Still—David was correct. Harley wasn’t capable of leadership at the moment. The TEAM was better off with him at home.

“Yes,” David said, still as calm as ever. “That leaves you and me, but you’re the one holding everyone together, Mark, not me.”

“I am, huh? Sure doesn’t feel like it.”

“You just can’t see it because you’re walking point. You’re so far out ahead of the rest of us that you can’t see who’s behind you anymore, but believe me. Everyone’s got your back. We’re all here.”

Mark stared out the ceiling-to-floor window. Alex’s ghost was everywhere, his fingerprints on every damned wall and countertop of the company he’d built from the ground up. No matter what any legal document said, The TEAM was his. Still. It always would be.

“Okay, so talk. I do need some help.”

“That’s why no one went home last night,” David reminded him. “We’re here to help. All of us.”

“Yeah. I know.” Mark blew out a big breath and let a fraction of frustration go with it. The TEAM was the absolute best covert surveillance company in town. Hell, maybe on the entire East Coast. He just didn’t want to lead it, not this way. “Whatcha got, David? What are you thinking?”

“That maybe we need to set aside everything we thought we knew. To begin again, tell me what you saw when you and Harley accompanied Kelsey to the morgue.”


The recollection came back in a flood of nausea and all too vivid detail. Mark’s headache kicked up a notch. He’d tried to talk Kelsey out of going, but she’d insisted. That was when all this crazy talk about exhumations and Alex visiting her in her dreams started.

“She could barely stand,” he said softly. “When the ME pulled the tray out of the drawer... when he lowered the sheet... I barely caught her before she hit the floor.”

“And Harley was upset.”

Mark nodded. More like devastated. Anguished. Hopeless. Maybe suicidal. Mark didn’t know who’d cried harder that day, Kelsey or Harley.

“I’m sorry. I know this is hard, but did you notice any stitching? Was there a Y-shaped incision on the body?” David pressed. “It would’ve been visible below the collarbones. The ME had completed his autopsy by then. He would’ve made the thoracoabdominal incisions in order to determine cause of death. It’s standard procedure.”
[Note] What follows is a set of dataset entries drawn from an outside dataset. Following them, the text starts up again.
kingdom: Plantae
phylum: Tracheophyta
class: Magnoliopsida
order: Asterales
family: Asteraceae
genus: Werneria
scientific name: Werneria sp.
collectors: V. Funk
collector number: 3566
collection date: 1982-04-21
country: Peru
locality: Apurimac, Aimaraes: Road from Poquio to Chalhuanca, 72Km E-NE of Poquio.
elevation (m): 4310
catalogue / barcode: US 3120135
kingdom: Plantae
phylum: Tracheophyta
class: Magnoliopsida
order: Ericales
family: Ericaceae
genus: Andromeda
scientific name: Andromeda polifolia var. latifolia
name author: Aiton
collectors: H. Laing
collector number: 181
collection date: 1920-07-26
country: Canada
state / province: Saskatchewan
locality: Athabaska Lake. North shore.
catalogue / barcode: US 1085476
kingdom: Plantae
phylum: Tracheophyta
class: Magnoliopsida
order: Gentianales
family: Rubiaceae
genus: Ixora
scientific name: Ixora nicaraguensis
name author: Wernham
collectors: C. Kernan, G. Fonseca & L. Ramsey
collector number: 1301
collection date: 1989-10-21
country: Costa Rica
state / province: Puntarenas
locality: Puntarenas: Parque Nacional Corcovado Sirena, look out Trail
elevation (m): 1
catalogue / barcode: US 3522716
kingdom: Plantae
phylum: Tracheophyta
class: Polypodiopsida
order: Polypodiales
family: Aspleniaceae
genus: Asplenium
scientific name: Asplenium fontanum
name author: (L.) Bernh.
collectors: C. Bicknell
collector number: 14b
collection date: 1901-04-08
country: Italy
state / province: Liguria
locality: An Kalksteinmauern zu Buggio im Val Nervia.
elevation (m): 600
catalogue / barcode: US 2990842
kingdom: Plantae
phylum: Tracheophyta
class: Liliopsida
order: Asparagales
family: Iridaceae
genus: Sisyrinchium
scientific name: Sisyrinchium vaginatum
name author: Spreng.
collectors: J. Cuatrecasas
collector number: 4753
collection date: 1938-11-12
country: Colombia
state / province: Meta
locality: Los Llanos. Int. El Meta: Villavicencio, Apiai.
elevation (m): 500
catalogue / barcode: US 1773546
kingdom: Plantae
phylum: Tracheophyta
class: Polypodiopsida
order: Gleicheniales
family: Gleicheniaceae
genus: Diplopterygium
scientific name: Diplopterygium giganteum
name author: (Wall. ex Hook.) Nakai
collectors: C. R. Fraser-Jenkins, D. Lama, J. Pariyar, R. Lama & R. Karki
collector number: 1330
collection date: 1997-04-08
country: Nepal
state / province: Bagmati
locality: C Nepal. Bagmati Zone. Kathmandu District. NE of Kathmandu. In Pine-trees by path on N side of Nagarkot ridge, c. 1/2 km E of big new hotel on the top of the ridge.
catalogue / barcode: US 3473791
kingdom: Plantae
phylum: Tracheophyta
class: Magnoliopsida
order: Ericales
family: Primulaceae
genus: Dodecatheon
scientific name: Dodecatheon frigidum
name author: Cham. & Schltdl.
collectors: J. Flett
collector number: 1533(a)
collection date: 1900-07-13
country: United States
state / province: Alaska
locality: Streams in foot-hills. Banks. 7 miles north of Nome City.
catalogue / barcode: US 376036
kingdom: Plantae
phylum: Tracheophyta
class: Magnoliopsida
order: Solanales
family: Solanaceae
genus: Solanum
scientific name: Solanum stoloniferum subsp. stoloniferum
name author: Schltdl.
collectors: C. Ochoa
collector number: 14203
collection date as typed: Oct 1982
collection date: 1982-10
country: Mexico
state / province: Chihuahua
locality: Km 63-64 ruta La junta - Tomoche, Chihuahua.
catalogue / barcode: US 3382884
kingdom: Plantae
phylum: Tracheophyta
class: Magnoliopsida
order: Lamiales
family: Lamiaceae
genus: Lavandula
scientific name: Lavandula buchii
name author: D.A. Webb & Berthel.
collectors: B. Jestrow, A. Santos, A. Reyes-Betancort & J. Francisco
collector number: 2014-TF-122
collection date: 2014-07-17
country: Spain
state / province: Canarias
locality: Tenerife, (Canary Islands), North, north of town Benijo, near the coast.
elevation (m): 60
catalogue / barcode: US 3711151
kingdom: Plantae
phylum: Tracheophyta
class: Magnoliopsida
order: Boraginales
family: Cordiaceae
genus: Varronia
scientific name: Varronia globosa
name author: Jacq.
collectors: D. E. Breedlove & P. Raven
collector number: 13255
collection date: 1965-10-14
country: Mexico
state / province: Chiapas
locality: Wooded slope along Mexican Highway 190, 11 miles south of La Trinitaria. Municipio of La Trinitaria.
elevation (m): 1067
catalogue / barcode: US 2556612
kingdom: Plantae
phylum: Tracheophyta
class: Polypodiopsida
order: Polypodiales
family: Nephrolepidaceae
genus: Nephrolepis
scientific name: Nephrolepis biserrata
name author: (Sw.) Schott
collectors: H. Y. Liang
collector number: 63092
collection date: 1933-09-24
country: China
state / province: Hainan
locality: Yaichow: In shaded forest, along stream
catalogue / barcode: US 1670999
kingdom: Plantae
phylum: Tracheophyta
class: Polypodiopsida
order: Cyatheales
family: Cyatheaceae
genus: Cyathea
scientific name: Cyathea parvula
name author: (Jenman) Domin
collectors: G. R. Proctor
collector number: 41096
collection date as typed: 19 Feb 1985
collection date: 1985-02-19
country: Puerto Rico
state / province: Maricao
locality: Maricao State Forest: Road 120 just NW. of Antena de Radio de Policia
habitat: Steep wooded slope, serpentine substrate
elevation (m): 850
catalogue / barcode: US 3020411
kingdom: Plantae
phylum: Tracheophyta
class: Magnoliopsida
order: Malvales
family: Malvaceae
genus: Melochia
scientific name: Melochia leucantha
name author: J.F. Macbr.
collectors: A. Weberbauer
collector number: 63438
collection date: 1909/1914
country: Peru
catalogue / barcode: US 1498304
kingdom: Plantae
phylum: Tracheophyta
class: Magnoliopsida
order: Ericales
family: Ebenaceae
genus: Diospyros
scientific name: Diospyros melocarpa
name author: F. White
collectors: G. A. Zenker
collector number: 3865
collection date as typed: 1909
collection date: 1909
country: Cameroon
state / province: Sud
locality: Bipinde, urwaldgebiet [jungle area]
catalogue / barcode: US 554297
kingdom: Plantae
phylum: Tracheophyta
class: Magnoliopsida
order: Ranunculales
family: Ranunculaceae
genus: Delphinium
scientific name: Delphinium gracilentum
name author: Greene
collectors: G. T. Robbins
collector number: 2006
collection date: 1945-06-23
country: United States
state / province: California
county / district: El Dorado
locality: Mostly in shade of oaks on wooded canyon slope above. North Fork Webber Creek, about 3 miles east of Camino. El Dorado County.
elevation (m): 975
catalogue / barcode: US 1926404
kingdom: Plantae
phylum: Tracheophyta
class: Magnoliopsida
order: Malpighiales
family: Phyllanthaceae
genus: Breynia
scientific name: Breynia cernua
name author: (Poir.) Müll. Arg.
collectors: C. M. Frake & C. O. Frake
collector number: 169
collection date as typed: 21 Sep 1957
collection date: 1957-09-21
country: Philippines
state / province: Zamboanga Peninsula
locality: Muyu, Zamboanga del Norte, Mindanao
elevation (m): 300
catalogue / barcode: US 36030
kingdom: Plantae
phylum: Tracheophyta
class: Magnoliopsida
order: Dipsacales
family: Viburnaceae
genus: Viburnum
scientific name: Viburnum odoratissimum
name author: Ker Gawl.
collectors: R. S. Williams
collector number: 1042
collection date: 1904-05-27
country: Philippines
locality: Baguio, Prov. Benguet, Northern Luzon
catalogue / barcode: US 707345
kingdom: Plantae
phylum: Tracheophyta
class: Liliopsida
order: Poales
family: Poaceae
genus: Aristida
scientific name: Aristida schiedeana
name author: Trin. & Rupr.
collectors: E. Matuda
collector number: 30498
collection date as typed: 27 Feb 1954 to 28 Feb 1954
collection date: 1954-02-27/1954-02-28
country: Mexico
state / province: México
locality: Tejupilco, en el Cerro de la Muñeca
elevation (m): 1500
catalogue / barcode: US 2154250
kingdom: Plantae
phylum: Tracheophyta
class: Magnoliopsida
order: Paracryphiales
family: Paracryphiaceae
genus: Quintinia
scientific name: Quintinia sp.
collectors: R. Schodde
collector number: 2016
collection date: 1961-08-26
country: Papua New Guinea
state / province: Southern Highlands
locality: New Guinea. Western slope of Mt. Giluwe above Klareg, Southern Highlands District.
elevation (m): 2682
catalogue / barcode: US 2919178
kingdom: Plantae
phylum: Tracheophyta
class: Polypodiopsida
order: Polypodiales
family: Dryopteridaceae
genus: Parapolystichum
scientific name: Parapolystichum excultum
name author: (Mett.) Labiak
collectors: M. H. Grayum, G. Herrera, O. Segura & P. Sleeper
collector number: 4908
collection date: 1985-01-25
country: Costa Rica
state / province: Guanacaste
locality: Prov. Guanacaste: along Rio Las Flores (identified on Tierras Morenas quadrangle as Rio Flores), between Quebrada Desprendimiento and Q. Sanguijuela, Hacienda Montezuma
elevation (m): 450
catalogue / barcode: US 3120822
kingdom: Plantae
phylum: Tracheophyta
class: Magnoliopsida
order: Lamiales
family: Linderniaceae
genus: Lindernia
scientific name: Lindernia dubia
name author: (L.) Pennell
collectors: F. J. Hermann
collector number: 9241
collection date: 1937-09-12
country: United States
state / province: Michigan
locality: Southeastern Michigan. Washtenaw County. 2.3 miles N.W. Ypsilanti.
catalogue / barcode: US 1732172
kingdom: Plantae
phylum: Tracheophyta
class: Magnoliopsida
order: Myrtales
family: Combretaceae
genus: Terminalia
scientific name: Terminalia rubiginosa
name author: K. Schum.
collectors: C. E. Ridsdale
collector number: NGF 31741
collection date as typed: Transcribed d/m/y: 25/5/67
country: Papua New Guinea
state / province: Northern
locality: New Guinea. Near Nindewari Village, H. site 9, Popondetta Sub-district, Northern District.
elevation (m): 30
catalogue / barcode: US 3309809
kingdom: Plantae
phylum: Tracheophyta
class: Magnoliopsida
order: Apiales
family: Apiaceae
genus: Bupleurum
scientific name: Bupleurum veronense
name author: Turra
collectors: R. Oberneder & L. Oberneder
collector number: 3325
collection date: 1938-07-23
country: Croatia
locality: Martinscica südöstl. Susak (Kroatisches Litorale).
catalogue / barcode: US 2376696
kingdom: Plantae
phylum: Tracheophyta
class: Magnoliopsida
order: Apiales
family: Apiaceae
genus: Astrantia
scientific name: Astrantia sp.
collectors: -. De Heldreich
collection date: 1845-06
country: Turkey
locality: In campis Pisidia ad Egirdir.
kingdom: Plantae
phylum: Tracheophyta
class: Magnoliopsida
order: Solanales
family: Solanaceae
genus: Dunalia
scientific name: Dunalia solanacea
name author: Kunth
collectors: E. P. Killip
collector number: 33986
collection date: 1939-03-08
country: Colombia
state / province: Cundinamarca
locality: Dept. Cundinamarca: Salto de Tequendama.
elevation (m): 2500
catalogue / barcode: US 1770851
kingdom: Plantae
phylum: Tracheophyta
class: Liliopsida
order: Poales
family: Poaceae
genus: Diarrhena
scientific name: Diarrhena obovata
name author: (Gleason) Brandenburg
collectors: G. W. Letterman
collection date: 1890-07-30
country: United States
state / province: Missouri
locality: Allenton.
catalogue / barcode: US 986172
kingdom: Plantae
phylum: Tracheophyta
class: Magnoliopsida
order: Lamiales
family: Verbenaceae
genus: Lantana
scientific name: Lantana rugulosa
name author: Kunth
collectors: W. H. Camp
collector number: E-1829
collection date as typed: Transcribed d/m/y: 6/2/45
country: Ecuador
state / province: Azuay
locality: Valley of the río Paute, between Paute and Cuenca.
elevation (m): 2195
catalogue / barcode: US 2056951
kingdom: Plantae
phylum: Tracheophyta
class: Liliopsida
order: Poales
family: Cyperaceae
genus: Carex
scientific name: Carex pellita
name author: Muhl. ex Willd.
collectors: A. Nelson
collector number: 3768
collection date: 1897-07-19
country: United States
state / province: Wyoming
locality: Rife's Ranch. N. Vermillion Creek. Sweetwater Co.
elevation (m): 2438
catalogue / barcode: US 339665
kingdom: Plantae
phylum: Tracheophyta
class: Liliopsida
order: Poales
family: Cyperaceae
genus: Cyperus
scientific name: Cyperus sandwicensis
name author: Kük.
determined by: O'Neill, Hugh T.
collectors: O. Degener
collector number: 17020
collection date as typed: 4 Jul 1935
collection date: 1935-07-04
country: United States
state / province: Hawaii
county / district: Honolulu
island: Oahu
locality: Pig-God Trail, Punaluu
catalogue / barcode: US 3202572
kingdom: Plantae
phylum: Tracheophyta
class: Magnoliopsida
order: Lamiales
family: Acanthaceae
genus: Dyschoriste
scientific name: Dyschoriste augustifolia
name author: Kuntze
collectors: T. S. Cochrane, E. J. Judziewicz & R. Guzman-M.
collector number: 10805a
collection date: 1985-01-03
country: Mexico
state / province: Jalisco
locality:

Mark lifted the back of his hand to his mouth. God. MEs and morticians. Ghouls of the trade. “I didn’t see any incision. The ME only exposed Alex’s face.”

And that was enough, because it was his friend and boss on that stainless steel tray, only it wasn’t. The macabre image of Alex’s gray lips and lifeless, pale skin tortured Mark still. He didn’t need to see stitches to know the body had been cut open, every organ measured and weighed, bagged, and replaced.

David extracted two black and white eight-by-ten glossies from the folder. He’d been unusually quiet the last week. No wonder. He’d been running his own investigation on the ME.

From neck to trunk, the photos showed the cleaned-up version of a male cadaver with three entry and exit holes, including the very prominent stitching David had asked about. The label in the upper left corner declared these grotesquely intimate images to be Alex.

Bile lifted up from Mark’s gut. The walls closed in, making it difficult to breathe. Why the hell had David ambushed him like this? God, that’s not just a body you’re showing me. Alex was my friend. Maybe my best friend.

“Tell me what’s missing, Mark. Do you see it?”

He glanced at the photos, his heart thumping in his chest. “I don’t see anything.” And I sonofabitchin’ don’t want to.

“Look again,” David urged. “You will.”

Swallowing hard, Mark did as David requested for all of sixty seconds before he shoved the images back across the table. “Why didn’t the ME include the vic’s face in the shot? How do we know this is really Alex?”